WHAT TO PRODUCE:
Pull every line that includes the word "pixel" out of the data below and copy it.

----------------------------------------

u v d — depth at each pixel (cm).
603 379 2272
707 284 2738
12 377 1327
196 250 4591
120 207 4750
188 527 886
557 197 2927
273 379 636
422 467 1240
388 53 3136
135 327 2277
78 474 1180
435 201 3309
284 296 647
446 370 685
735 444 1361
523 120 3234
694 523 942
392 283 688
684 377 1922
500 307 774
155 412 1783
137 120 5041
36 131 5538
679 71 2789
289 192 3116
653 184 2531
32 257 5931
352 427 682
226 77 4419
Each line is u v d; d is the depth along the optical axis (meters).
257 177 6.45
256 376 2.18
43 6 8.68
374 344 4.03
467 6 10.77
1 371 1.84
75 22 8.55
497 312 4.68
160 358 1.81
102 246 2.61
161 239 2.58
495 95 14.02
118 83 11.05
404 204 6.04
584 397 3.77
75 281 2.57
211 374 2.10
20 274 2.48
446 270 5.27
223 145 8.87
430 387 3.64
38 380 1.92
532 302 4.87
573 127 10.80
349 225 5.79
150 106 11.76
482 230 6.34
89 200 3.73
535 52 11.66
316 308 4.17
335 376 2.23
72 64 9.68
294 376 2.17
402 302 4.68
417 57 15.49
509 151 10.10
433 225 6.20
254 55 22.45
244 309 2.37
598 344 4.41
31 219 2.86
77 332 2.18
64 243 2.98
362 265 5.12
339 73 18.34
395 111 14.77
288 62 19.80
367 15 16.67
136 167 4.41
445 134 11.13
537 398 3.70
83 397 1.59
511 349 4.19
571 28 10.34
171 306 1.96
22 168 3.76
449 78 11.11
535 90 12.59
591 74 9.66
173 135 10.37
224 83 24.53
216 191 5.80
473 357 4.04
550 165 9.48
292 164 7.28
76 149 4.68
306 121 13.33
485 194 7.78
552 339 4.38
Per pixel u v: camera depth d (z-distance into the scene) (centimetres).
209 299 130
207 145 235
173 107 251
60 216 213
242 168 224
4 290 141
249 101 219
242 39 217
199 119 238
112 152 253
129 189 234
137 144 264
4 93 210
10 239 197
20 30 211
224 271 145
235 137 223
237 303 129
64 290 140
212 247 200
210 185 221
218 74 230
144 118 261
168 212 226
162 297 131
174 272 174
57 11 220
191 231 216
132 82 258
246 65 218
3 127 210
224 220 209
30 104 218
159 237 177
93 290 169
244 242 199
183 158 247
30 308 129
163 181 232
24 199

----------------------------------------

EXERCISE SOLUTION:
u v d — depth at each pixel (cm).
Per pixel u v: camera depth d (z-distance into the scene) (centimetres).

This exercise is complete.